To this end, we did tumor-free survival follow-up in 99 HCC patients who underwent CTCs before surgery, and found that with the exception of the number of pre-operative CTCs, the types of CTCs all affected the tumor-free survival time. Although there is no statistical difference in the total number of CTCs, the trend was favorable. In terms of the total number of CTCs, 5 CTCs/7.5 mL of peripheral blood were counted as the boundary value, and the tumor-free survival was significantly longer in patients with <5 CTCs compared to >5 CTCs. This affirmed the importance of CTCs as a post-operative prognostic indicator for liver cancer patients. The greater the expression of pre-operative peripheral blood CTCs, the poorer the prognosis. At the same time, in the research of different types of CTCs, we found that interstitial CTCs, with more invasion and metastatic potential, can be more accurate in the assessment of tumor-free survival time for liver cancer patients, which is consistent with other CTCs related to malignant tumors, metastatic breast cancer, colon cancer, and prostate cancer (31-33). Because of the small number of patients and limitation of the follow-up, only 22 patients had survival-related follow-up information, and total survival were not included in the study. Therefore, in future studies, large sample sizes and patient follow-up information will be refined for further validation.

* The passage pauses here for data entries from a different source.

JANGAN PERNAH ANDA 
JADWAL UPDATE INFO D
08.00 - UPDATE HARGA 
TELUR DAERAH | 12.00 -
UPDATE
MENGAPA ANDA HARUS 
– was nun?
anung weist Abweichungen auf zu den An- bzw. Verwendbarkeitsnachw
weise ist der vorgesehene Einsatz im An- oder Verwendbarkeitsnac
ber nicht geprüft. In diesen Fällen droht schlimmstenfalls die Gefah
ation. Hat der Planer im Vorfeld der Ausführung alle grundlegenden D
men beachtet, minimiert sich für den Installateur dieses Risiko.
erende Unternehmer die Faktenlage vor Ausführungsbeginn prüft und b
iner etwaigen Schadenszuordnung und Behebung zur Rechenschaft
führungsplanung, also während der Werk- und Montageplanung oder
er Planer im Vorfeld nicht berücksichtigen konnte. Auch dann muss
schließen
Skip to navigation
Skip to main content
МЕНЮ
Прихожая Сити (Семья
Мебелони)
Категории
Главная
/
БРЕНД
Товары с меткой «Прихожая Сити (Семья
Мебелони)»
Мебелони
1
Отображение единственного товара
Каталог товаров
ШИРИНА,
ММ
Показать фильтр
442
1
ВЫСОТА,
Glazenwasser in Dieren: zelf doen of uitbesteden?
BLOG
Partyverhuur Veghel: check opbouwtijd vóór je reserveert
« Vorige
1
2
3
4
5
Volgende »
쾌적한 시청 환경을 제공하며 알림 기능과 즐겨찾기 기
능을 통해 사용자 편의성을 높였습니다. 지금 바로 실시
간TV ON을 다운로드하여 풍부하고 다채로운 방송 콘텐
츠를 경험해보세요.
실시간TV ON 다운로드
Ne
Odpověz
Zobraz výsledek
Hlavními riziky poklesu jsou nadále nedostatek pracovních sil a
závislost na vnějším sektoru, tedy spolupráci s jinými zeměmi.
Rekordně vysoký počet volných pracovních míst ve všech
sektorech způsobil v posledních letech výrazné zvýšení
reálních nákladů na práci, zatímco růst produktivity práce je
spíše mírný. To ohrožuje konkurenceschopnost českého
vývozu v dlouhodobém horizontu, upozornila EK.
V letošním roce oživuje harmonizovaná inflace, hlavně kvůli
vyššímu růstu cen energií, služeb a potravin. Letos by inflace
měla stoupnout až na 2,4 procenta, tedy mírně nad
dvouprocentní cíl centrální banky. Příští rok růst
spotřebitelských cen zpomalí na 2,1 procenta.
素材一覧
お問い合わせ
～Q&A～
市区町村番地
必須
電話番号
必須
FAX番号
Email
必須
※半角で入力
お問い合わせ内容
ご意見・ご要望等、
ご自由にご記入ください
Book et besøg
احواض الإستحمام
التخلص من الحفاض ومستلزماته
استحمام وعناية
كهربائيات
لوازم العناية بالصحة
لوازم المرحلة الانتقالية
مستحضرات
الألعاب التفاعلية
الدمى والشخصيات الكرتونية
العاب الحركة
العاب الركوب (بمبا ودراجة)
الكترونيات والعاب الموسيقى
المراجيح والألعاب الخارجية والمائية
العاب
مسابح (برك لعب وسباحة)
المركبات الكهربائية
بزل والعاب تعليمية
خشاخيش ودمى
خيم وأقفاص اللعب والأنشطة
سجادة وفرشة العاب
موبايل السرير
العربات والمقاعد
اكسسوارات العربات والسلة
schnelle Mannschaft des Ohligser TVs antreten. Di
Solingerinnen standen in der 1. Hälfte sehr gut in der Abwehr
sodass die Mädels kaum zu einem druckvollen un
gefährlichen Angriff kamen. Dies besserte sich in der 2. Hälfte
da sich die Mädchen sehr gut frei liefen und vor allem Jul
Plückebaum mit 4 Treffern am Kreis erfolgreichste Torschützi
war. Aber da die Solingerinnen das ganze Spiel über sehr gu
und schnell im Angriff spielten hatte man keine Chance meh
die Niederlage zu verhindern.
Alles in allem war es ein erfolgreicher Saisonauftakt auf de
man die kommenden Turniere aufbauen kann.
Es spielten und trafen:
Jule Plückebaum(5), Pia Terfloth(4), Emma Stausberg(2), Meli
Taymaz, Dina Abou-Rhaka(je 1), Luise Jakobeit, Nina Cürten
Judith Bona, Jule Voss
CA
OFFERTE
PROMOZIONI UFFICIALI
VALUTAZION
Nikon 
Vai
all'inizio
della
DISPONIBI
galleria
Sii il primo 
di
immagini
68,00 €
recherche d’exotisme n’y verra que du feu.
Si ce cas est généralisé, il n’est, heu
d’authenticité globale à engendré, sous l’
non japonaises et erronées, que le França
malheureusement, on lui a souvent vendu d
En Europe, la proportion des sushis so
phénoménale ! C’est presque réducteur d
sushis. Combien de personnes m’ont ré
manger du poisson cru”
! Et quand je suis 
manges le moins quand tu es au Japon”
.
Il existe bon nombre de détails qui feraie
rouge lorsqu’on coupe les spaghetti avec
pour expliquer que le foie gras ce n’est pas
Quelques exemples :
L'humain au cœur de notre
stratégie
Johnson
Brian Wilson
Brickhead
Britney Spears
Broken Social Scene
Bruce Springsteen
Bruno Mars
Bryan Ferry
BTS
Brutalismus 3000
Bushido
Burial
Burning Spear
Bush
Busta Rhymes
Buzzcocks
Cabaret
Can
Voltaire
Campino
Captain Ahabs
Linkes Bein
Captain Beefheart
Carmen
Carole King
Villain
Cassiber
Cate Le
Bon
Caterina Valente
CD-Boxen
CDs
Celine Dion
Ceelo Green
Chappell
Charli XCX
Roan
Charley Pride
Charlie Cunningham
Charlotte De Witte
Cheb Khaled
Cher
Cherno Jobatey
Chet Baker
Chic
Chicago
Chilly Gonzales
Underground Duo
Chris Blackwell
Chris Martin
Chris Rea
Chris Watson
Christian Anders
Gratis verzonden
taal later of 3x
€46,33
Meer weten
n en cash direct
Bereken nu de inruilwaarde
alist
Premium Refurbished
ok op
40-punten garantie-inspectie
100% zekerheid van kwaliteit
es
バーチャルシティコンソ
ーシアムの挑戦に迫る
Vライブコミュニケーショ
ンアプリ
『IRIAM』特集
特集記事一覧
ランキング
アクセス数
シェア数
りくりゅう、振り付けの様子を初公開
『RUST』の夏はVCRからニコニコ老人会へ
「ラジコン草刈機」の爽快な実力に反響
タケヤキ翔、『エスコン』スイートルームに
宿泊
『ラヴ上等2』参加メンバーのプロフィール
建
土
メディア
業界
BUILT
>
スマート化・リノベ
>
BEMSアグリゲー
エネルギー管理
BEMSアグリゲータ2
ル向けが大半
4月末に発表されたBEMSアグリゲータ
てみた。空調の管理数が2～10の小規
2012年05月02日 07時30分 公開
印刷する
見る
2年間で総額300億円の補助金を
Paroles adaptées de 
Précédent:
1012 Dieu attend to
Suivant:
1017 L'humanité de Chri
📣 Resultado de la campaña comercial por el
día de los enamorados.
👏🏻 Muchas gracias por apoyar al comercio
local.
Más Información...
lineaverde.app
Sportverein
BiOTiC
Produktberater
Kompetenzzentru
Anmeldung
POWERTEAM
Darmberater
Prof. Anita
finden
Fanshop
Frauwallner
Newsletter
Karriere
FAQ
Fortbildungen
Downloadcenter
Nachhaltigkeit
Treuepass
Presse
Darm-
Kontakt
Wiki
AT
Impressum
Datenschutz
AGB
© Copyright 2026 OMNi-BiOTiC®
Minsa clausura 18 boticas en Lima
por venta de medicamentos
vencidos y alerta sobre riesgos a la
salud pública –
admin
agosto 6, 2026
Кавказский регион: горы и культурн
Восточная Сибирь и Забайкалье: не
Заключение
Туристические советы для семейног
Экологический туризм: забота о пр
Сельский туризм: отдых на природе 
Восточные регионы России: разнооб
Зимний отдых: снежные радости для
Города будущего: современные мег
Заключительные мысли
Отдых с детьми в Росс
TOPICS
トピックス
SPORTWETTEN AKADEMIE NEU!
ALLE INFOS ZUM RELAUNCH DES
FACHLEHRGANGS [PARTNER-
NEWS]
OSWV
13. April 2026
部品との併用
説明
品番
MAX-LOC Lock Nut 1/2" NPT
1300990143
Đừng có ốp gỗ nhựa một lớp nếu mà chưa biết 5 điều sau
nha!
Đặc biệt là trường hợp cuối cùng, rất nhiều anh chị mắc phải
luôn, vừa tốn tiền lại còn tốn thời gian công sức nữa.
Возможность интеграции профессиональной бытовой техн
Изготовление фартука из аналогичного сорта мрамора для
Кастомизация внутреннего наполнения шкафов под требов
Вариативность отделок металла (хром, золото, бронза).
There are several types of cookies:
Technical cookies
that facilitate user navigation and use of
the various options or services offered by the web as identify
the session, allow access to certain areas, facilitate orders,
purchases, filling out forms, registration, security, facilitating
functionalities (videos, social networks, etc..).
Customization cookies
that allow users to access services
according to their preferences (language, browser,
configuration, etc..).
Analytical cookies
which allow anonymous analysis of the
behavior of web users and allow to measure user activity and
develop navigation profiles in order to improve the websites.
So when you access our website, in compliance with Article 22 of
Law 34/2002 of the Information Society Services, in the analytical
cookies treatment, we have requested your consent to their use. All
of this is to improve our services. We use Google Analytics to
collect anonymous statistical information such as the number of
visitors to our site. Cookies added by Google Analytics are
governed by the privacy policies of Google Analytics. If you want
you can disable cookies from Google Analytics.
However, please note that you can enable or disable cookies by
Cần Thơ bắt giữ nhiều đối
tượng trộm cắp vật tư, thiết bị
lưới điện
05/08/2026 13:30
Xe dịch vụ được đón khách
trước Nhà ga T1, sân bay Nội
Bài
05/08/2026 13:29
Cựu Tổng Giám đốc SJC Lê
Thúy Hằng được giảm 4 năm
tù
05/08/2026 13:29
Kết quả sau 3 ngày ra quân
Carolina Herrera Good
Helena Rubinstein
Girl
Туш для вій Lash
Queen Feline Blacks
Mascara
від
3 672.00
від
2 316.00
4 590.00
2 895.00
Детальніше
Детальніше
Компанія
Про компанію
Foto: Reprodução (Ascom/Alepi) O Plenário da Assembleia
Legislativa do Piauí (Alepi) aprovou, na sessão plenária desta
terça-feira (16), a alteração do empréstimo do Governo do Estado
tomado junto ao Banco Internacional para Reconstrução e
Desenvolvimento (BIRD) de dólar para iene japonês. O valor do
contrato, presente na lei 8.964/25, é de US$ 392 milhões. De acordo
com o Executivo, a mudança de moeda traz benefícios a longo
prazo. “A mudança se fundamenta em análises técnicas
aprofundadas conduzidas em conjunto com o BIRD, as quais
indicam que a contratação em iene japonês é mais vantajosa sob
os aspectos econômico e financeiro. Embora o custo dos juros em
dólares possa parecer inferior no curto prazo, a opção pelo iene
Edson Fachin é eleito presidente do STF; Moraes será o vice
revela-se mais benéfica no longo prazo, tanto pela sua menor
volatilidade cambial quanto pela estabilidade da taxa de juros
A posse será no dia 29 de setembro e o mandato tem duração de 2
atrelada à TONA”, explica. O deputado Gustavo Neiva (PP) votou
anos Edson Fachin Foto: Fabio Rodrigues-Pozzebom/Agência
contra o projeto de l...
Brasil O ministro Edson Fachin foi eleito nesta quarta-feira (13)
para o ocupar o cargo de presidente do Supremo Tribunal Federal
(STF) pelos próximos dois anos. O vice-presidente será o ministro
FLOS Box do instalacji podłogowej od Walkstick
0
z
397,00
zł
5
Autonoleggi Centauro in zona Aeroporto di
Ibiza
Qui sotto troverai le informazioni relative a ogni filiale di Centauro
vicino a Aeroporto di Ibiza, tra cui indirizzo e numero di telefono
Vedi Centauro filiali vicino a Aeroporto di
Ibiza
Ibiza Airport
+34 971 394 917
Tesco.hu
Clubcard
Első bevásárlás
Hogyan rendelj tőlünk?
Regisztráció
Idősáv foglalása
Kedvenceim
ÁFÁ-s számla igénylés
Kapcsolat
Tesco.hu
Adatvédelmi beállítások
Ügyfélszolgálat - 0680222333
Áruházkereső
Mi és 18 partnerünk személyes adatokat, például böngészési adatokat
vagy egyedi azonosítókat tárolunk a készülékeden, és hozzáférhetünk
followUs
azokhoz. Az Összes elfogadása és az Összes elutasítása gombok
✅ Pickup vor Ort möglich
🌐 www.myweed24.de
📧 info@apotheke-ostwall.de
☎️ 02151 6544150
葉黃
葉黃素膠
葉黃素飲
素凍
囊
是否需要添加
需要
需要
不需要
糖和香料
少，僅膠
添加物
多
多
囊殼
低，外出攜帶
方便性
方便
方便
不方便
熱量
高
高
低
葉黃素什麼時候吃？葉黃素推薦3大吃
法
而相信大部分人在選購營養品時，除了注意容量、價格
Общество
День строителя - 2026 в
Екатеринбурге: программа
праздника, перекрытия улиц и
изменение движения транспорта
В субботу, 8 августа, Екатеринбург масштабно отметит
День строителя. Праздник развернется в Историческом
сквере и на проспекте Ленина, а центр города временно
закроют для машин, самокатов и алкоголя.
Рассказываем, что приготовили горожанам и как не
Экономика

In summary, peripheral CTC positivity is related to the recurrence and prognosis of HCC and can be used as an independent prognostic factor for HCC. At the same time, high CXCR4 protein expression was more common in mixed CTCs. The monitoring of peripheral blood CTCs should be a dynamic observation process combined with the characteristics of liver cancer to find the discipline of the changes in peripheral blood CTCs and guide clinical treatment. We bring new hope for accurately judging the clinical staging of liver cancer, guiding individualized treatment, and evaluating the prognosis.